Ma perché nel 1925 la Chiesa ricorda al mondo intero, con particolare attenzione ai Governanti, e cioè alla classe politica, che mai alcuno deve dimenticare “il ritorno del Re”?
Lo spiega Pio XI nell’Enciclica: “Se i principi e i magistrati legittimi saranno persuasi che si comanda non tanto per diritto proprio quanto per mandato del Re divino, si comprende facilmente che uso santo e sapiente essi faranno della loro autorità, e quale interesse del bene comune e della dignità dei sudditi prenderanno nel fare le leggi e nell’esigerne l’esecuzione” .
Un tentativo, dunque, di porre l’accento sulla tutela del Bene Comune e di arginare l’avvento dei totalitarismi, i quali, com’è noto, affondano le proprie radici ideologiche nella Rivoluzione Francese, che, di colpo, aveva spezzato ogni vincolo al potere politico ed assolutizzato le pretese di una piccola parte (l’oligarchia liberale borghese e massonica della Francia) su tutto il genere umano (sic!).
La rottura che la Rivoluzione Francese compie, apre, infatti, all’avvento di poteri assoluti, fondati sull’ideologia e non più legati alla realtà, al bene comune e al rispetto dell’Uomo. Da qui la nascita dei sistemi dittatoriali moderni.
Non si deve però pensare che il pericolo totalitario sia completamente svanito con la sconfitta bellica del nazismo o con la caduta del comunismo: esistono infatti altre forme “morbide” e striscianti di totalitarismo o comunque di assolutismi che, ogni giorno, rischiano di imporsi, anche nella nostra Europa.
Pensiamo agli anni del liberismo sfrenato, al capitalismo, al consumismo imperante, alla tecnocrazia, al dominio della macchina, all’asservimento incondizionato al positivismo giuridico o a certe ideologie economico-finanziarie, o persino allo scientismo che rischia di sacrificare vite umane in cambio di un fantomatico progresso!
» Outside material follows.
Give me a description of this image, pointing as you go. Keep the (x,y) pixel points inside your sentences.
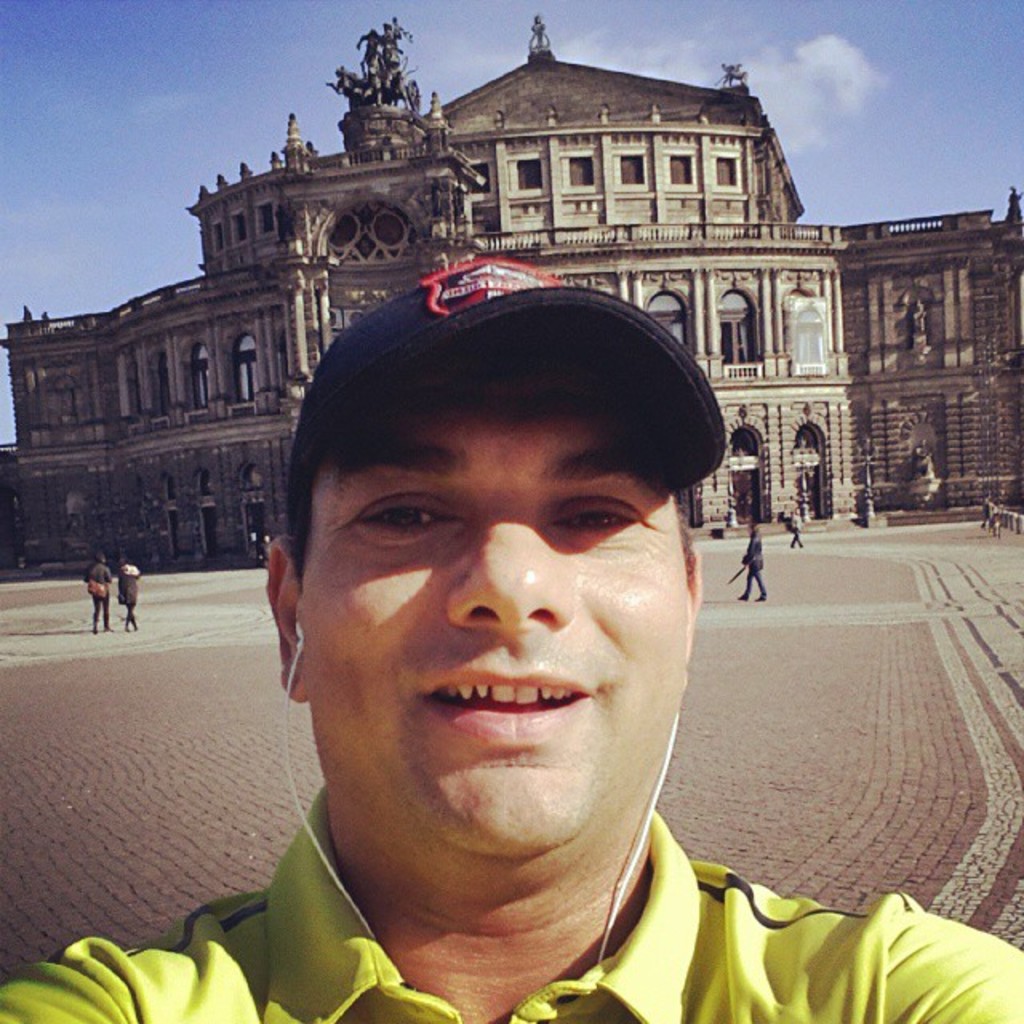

Sono forse forme che rispettano l’Uomo, la sua dignità e la sua libertà? O non sono piuttosto degli assoluti che spesso acquisiscono carattere dogmatico e si tramutano in forme sociali tiranniche e pericolose?
Ecco che dunque si palesa, per i politici cattolici, l’importanza della festa e della figura di Cristo Re: essi sanno (o dovrebbero almeno sapere) che, in ogni eventualità in cui dovessero essere chiamati ad incarichi istituzionali, non possono, in alcun modo, assumere quei ruoli con arroganza, con presunzione, negando la libertà altrui o mettendo in pericolo la dignità dell’Uomo.
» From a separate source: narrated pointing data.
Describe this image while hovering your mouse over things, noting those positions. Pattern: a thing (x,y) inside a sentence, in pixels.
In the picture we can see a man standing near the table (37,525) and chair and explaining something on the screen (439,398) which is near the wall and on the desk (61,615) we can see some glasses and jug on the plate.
Essi sanno, come uomini, che l’autorità politica umana è transitoria, è momentanea, serve a garantire il bene comune e, come credenti, che la stessa humana potestas deve poter preparare l’avvento del Ritorno dell’Unico Vero Re.
Dunque, proprio per questo, il politico cattolico svolgerà il proprio compito come fosse un servitore, con estrema umiltà, con attenzione alla libertà, con rispetto delle realtà sociali e comunitarie pre-esistenti allo Stato.
Conscio della regalità storica di Cristo, e della razionalità del Logos divino, il cattolico in politica cercherà sempre di mantenere saldi i c.d. valori non negoziabili perché essi rappresentano l’ordine naturale delle cose, sono conformi alla ragione umana e al bene comune, perché sono scritti nel diritto naturale, e non invece come presa di posizione confessionale.
Anzi, il vero politico cattolico, non si mette affatto la comoda etichetta di “cristiano”, ma si sforza di dimostrare, con la propria azione e con le proprie decisioni – che assume in piena libertà e responsabilità – che la vera scelta laica, la vera scelta ragionevole, la vera scelta che sta dalla parte della ragione e della libertà è quella del rispetto della vita e della dignità dell’uomo, e della realizzazione del bonum commune. Una scelta, perciò, autenticamente, naturalmente ed ontologicamente cristiana.